─── RECORD EXCERPTS ───

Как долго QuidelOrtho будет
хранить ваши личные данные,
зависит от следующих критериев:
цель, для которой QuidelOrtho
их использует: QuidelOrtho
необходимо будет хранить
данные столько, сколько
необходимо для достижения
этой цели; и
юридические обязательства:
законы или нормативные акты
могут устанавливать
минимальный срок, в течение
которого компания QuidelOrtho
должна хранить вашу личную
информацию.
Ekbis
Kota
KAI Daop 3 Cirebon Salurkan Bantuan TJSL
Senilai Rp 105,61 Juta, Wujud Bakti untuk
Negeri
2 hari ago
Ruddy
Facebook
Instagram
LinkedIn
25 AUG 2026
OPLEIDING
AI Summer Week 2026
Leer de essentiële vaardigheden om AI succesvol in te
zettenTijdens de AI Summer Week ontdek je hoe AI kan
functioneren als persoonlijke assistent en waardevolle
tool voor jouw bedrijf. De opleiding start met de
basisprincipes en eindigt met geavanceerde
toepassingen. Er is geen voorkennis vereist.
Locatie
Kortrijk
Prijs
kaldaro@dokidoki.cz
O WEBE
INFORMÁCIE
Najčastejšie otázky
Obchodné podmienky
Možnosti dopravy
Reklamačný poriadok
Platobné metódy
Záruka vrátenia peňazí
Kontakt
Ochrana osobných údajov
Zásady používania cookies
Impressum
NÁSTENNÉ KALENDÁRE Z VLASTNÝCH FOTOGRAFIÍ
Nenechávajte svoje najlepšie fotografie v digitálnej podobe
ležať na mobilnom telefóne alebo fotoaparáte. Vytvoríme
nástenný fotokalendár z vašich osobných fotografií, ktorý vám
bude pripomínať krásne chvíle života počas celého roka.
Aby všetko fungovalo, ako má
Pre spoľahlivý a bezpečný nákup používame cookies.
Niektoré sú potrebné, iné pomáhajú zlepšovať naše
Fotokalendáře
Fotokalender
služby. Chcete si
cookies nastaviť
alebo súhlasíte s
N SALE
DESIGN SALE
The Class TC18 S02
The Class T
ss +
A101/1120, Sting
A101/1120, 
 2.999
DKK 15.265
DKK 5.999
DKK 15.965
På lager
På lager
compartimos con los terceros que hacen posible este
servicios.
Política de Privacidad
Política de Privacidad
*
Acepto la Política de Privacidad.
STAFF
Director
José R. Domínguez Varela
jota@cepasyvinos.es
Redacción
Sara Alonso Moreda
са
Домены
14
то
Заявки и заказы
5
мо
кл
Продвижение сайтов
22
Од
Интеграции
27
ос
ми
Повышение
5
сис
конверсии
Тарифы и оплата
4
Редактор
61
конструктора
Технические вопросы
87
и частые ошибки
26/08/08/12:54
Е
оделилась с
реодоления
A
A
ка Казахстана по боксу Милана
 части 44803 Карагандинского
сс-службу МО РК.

───

TASK OBJECTIVE: In the records above, copy exactly the lines from the one that contains "Senilai Rp 105,61 Juta, Wujud Bakti untuk" through the last, and nothing else.

ANSWER TO THIS EXERCISE:
Senilai Rp 105,61 Juta, Wujud Bakti untuk
Negeri
2 hari ago
Ruddy
Facebook
Instagram
LinkedIn
25 AUG 2026
OPLEIDING
AI Summer Week 2026
Leer de essentiële vaardigheden om AI succesvol in te
zettenTijdens de AI Summer Week ontdek je hoe AI kan
functioneren als persoonlijke assistent en waardevolle
tool voor jouw bedrijf. De opleiding start met de
basisprincipes en eindigt met geavanceerde
toepassingen. Er is geen voorkennis vereist.
Locatie
Kortrijk
Prijs
kaldaro@dokidoki.cz
O WEBE
INFORMÁCIE
Najčastejšie otázky
Obchodné podmienky
Možnosti dopravy
Reklamačný poriadok
Platobné metódy
Záruka vrátenia peňazí
Kontakt
Ochrana osobných údajov
Zásady používania cookies
Impressum
NÁSTENNÉ KALENDÁRE Z VLASTNÝCH FOTOGRAFIÍ
Nenechávajte svoje najlepšie fotografie v digitálnej podobe
ležať na mobilnom telefóne alebo fotoaparáte. Vytvoríme
nástenný fotokalendár z vašich osobných fotografií, ktorý vám
bude pripomínať krásne chvíle života počas celého roka.
Aby všetko fungovalo, ako má
Pre spoľahlivý a bezpečný nákup používame cookies.
Niektoré sú potrebné, iné pomáhajú zlepšovať naše
Fotokalendáře
Fotokalender
služby. Chcete si
cookies nastaviť
alebo súhlasíte s
N SALE
DESIGN SALE
The Class TC18 S02
The Class T
ss +
A101/1120, Sting
A101/1120, 
 2.999
DKK 15.265
DKK 5.999
DKK 15.965
På lager
På lager
compartimos con los terceros que hacen posible este
servicios.
Política de Privacidad
Política de Privacidad
*
Acepto la Política de Privacidad.
STAFF
Director
José R. Domínguez Varela
jota@cepasyvinos.es
Redacción
Sara Alonso Moreda
са
Домены
14
то
Заявки и заказы
5
мо
кл
Продвижение сайтов
22
Од
Интеграции
27
ос
ми
Повышение
5
сис
конверсии
Тарифы и оплата
4
Редактор
61
конструктора
Технические вопросы
87
и частые ошибки
26/08/08/12:54
Е
оделилась с
реодоления
A
A
ка Казахстана по боксу Милана
 части 44803 Карагандинского
сс-службу МО РК.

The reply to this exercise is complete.